_Exercise objective_
Go line by line through the listing below and copy those that hold "cepa".

_Records to process_

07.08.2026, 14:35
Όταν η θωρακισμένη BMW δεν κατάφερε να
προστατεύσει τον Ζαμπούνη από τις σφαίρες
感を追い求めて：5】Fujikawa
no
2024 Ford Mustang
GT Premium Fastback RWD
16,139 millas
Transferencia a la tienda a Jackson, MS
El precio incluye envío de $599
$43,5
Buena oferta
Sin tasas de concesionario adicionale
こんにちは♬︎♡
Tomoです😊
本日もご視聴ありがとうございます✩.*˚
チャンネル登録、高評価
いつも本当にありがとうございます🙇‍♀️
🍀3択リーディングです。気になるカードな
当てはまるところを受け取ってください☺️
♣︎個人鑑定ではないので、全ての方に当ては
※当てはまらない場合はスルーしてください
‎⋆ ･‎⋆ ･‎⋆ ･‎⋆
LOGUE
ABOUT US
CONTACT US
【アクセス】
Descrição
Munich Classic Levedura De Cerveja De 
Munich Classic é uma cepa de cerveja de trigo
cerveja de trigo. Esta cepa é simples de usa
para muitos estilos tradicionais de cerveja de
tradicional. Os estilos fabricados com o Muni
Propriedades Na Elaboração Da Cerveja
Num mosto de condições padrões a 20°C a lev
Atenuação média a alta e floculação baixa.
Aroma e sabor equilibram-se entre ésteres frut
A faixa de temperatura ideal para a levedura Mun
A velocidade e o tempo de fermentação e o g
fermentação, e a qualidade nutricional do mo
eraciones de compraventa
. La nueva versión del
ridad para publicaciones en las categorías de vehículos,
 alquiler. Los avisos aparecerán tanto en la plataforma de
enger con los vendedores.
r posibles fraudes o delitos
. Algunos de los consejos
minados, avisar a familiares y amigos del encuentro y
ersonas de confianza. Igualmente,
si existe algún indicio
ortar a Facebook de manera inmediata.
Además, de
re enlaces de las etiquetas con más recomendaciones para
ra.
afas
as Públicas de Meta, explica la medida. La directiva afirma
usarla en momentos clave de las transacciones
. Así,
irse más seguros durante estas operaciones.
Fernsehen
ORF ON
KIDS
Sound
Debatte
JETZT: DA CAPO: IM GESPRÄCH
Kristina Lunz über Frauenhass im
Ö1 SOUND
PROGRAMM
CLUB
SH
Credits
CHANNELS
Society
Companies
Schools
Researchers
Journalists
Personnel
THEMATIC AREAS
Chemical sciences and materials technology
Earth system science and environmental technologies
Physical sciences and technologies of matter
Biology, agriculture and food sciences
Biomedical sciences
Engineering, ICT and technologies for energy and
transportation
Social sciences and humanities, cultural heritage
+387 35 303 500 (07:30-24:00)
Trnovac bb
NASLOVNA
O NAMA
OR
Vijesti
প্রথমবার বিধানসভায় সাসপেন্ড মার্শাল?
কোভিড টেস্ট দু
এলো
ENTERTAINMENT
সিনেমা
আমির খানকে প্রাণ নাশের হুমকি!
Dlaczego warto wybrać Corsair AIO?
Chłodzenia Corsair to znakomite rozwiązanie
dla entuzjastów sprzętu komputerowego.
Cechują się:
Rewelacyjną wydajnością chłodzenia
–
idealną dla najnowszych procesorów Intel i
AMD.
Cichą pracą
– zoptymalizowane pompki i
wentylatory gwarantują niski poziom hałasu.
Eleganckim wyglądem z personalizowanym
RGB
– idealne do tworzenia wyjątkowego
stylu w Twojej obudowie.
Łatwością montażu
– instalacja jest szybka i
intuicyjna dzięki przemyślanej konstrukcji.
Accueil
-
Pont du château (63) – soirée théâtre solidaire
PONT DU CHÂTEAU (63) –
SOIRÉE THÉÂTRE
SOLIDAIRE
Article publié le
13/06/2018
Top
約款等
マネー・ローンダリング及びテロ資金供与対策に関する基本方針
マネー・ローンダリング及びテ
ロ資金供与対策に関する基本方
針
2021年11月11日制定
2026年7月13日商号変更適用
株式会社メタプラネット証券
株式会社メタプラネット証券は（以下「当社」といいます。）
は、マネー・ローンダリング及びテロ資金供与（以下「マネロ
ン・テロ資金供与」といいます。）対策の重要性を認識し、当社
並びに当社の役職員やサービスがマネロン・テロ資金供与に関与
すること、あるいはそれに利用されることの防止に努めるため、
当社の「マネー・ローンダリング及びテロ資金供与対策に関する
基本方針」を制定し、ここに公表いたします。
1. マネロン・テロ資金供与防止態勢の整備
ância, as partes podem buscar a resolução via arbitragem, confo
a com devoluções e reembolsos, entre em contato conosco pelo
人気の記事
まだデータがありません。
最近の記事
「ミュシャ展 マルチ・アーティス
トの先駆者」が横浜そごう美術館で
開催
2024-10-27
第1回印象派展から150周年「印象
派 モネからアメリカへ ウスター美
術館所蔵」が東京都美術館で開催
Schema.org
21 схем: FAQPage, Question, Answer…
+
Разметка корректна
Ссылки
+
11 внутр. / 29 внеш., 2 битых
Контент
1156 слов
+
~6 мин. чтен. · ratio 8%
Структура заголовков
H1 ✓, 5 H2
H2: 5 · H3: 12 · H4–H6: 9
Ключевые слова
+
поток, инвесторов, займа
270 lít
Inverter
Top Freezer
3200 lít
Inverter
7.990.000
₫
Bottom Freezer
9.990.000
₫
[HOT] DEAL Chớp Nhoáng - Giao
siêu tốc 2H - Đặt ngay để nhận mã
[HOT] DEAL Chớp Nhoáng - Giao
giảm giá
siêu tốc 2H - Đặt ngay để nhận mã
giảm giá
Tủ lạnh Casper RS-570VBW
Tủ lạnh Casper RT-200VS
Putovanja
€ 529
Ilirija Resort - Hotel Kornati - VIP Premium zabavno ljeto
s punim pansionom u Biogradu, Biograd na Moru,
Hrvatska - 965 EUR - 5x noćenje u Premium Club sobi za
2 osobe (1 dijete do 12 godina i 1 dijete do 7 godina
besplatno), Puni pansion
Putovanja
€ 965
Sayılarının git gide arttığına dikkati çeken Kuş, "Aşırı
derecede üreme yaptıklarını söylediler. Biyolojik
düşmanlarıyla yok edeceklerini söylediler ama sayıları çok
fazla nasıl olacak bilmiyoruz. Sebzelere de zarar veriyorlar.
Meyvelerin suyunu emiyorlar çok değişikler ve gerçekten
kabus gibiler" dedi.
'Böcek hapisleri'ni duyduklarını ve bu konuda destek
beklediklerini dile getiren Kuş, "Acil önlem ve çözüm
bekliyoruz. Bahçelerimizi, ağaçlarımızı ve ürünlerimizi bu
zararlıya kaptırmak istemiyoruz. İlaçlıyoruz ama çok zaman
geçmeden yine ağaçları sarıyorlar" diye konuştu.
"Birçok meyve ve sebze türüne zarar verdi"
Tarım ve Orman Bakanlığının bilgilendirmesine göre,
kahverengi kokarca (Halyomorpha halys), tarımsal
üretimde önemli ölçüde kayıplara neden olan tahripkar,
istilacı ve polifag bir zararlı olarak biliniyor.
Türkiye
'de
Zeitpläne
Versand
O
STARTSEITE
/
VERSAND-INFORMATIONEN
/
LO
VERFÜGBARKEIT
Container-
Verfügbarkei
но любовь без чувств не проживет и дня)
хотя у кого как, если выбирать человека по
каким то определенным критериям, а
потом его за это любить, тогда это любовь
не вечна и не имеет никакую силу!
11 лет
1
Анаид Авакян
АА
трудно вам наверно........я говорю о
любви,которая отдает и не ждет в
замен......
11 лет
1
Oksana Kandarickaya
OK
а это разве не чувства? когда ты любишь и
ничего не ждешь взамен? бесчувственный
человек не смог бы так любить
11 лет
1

_Exercise result_
Munich Classic é uma cepa de cerveja de trigo
cerveja de trigo. Esta cepa é simples de usa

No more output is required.